Rasmus Birk: Homespun (Black Cottage, 2021)

March 15, 2021 at 8:39 pm | Posted in Reviews | Leave a comment

Rasmus Birk: Homespun

Rasmus Birk is signed to Atlanta-based Black Cottage Records, home to Applesauce Tears, and apparently shares members with other acts on the label. While this album can be loosely filed as indie electronic, there’s a bit less of a cinematic, almost post-rock feel to it than Applesauce Tears, and more of a mischievous, sample-happy bent. Reminds me a little of the ’90s label Slabco, but without any presence of sung lyrics, and with glitchier beats at times. But it definitely has a D.I.Y. spirit and a somewhat goofy sense of humor, with song titles like “Hottie Art Teacher” and “Lark’s Tongue in Asbestos”. “Clad in Homespun” is a chipper opener with a catchy sample (“Lose touch with the real world”) along with some twinkling organ textures and plenty of offbeat ear-catching sounds. “I Married a Bog Woman” is slower and a bit more mysterious and scientific, and also gets more haunting when the beat changes up. “Second Wetting” is more distraught dwelling on an emotional breakdown during a recording session. “Hottie Art Teacher” is a dreamy burst of glitchy vocals and soothing beats which unexpectedly ends up with thumping 4/4 kicks and a dark cloud of synth noise and crickets.
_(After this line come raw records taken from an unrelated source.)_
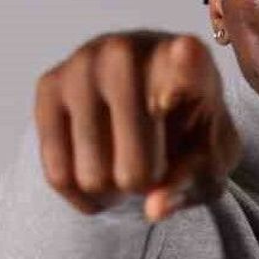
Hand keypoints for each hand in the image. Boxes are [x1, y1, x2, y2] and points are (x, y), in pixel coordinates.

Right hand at [33, 30, 240, 220]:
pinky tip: (100, 175)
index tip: (187, 52)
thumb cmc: (189, 129)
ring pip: (93, 177)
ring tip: (125, 164)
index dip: (187, 65)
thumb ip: (193, 180)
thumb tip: (153, 208)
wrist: (149, 96)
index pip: (189, 58)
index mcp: (189, 58)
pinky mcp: (48, 85)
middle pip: (136, 170)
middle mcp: (129, 51)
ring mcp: (83, 64)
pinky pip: (58, 174)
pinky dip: (83, 195)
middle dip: (145, 187)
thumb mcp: (210, 159)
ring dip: (112, 193)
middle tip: (152, 169)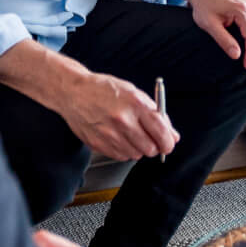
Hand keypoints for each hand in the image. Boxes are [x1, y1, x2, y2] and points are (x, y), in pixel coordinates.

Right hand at [56, 71, 178, 161]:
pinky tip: (117, 137)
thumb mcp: (134, 93)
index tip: (168, 144)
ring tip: (128, 134)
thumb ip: (155, 115)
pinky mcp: (98, 144)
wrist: (73, 92)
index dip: (168, 143)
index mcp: (135, 105)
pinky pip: (120, 156)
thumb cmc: (103, 90)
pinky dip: (123, 150)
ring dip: (137, 148)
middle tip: (148, 138)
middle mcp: (122, 121)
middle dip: (153, 146)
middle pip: (150, 149)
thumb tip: (172, 135)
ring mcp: (109, 134)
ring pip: (136, 155)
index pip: (161, 133)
The shadowy “Lark’s Tongue in Asbestos” plays games with a sample of a tight-lipped figure who doesn’t want to come out into the light and speak to a questioning officer. “Invisible Weapon” is one of the most shapeshifting tracks here, going from a perplexing mix of skipping beats, dark flutes, and turntable scratches to baby screams and more of a daytime TV show vibe, with all sorts of wailing ghosts behind it. And then there’s tumbling arpeggios and more beat changes. “Meat Is Manslaughter” revolves around samples about a guy who choked on a piece of meat, and it’s both playful and highly unsettling. Final track “I Lost My Nerve (In the Photo Booth)” starts out with a cheerful cocktail party vibe, but then gets haunting, with more downcast guitars and the chilling repeated sample “I lost my nerve”. Not quite the same sort of creepy, morbid sense of humor as Tobacco, and not nearly as abrasive, but similar in how it makes you question how serious it all is, and if you should feel disturbed or not.